• What the task asks: Give the number of lines in the listing that hold the word "eeFBA". Write nothing but that number.

• Data for analysis:
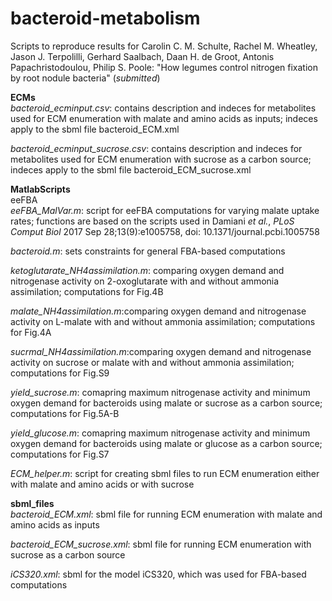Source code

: # bacteroid-metabolism
Scripts to reproduce results for Carolin C. M. Schulte, Rachel M. Wheatley, Jason J. Terpolilli, Gerhard Saalbach, Daan H. de Groot, Antonis Papachristodoulou, Philip S. Poole: "How legumes control nitrogen fixation by root nodule bacteria" (*submitted*)

**ECMs**\
*bacteroid_ecminput.csv*: contains description and indeces for metabolites used for ECM enumeration with malate and amino acids as inputs; indeces apply to the sbml file bacteroid_ECM.xml

*bacteroid_ecminput_sucrose.csv*: contains description and indeces for metabolites used for ECM enumeration with sucrose as a carbon source; indeces apply to the sbml file bacteroid_ECM_sucrose.xml

**MatlabScripts**\
eeFBA\
*eeFBA_MalVar.m*: script for eeFBA computations for varying malate uptake rates; functions are based on the scripts used in Damiani *et al.*, *PLoS Comput Biol* 2017 Sep 28;13(9):e1005758, doi: 10.1371/journal.pcbi.1005758 

*bacteroid.m*: sets constraints for general FBA-based computations

*ketoglutarate_NH4assimilation.m*: comparing oxygen demand and nitrogenase activity on 2-oxoglutarate with and without ammonia assimilation; computations for Fig.4B

*malate_NH4assimilation.m*:comparing oxygen demand and nitrogenase activity on L-malate with and without ammonia assimilation; computations for Fig.4A

*sucrmal_NH4assimilation.m*:comparing oxygen demand and nitrogenase activity on sucrose or malate with and without ammonia assimilation; computations for Fig.S9

*yield_sucrose.m*: comapring maximum nitrogenase activity and minimum oxygen demand for bacteroids using malate or sucrose as a carbon source; computations for Fig.5A-B

*yield_glucose.m*: comapring maximum nitrogenase activity and minimum oxygen demand for bacteroids using malate or glucose as a carbon source; computations for Fig.S7

*ECM_helper.m*: script for creating sbml files to run ECM enumeration either with malate and amino acids or with sucrose


**sbml_files**\
*bacteroid_ECM.xml*: sbml file for running ECM enumeration with malate and amino acids as inputs

*bacteroid_ECM_sucrose.xml*: sbml file for running ECM enumeration with sucrose as a carbon source

*iCS320.xml*: sbml for the model iCS320, which was used for FBA-based computations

• Response area: 2